Well, it’s been a while since I’ve done a book review! I’ve been working on a Kim Stanley Robinson novel for the past 6 months–that will be coming eventually. I do want to start reading again–hello library (which I don’t leave so near to anymore, but whatevs, I have a car and bus tickets, don’t I?)!
Anyhoo. Last week, Ryan Biddulph of Blogging For Paradise contacted me for a book review. As I haven’t read an ebook about blogging in a while, I thought, why not? It’ll give me something to read and also some blog fodder. So I added Blogging From Paradise: How To Retire To A Life of Island Hopping Through Smart Blogging to my Dropbox.
So, okay, the cover is kind of meh. Picture of a tropical paradise, some text boxes. It looks like what it is: a self-published ebook. It’s short too: 67 pages and you’re done.
The first impression I had with the first few paragraphs wasn’t an overly positive one. The guy definitely needs an editor. But I didn’t let that stop me from finishing the book, despite how annoyed I grew with missing commas and then/than errors, and plenty of other things that could just easily be corrected with a second pair of eyes (and I write this to a majority of my students, who make no money whatsoever with the papers they write for me).
You know I’m a fan of depth. If you’re going to write a book, make it something worth my while. On this front, this book kind of fails. With 11 chapters for 67 pages, you don’t get much space for each.
But sometimes, a wide overview of something can be just what you need. It’s definitely not a step-by-step, follow my blueprint type of book. It’s more of a “here’s a general idea of what I did to be successful”.
My favourite chapters were the early ones: chapter 1 covers the kind of attitude you need to be a successful blogger, chapter 2 covers some common mistakes bloggers make, and chapter 3 effectively clarified for me how to define your blog topic. Which, on the moment, I actually needed for my Writefulness project.
Chapter 4 is also nice because, in the end, creating and connecting are the true keys to success. Not marketing, not SEO. Creating and connecting.

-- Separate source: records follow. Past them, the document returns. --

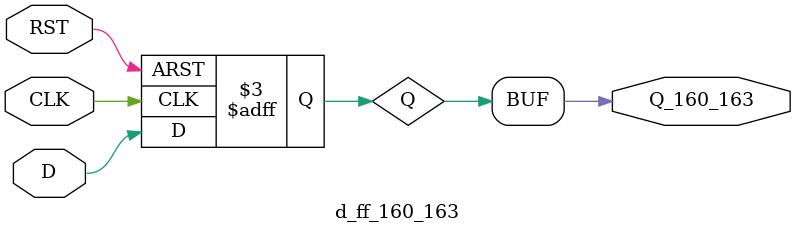
<source format=v>
`timescale 1ns / 1ps

// Pranav Unkule 160, Ruturaj Javeri 163

module d_ff_160_163(
    input D,
    output Q_160_163,
    input CLK,
    input RST
    );

reg Q; // output Q 
always @(posedge CLK or posedge RST) 
begin
 if(RST==1'b1)
  Q <= 1'b0; 
 else 
  Q <= D; 
end 
assign Q_160_163 = Q;
endmodule

</source>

The rest (including the chapter on monetization) was really too thin for me. If you want more information on monetization, there are much deeper books you can get. This one just tells you that you can sell ads and your services when you become an expert. Which is obvious–at least to me. But a beginner might find this information useful.
As I am not particularly interested in island hopping (more like just living on one of them), the constant references to “living a life of island hopping in paradise” quickly became grating. The cover clearly expresses that, so I don’t think it’s necessary to weigh the writing down with constantly mentioning that the author has been to Bali and Fiji and Thailand and whatever. I think that it crosses the line between “inspiration” and “bragging” at this point.
So, my honest take on this? Don’t spend $13 on this book. You can get much better for less. Wait until there’s a special, or a giveaway, or something of the kind. I mean, I got Jeff Goin’s You Are a Writer for $2, and despite its faults, it was a great inspirational read.
But if you like Ryan’s content on his blog and you need something to kick your butt into gear to start blogging, and $13 is no chip off your shoulder? Go ahead, I guess. It’s your money.
This gets a 3 stars from me. Despite its faults and its high price, it still had some good bits of insight.
Disclaimer: I received this ebook for free from the author. All opinions are my own. Links may lead to affiliate programs.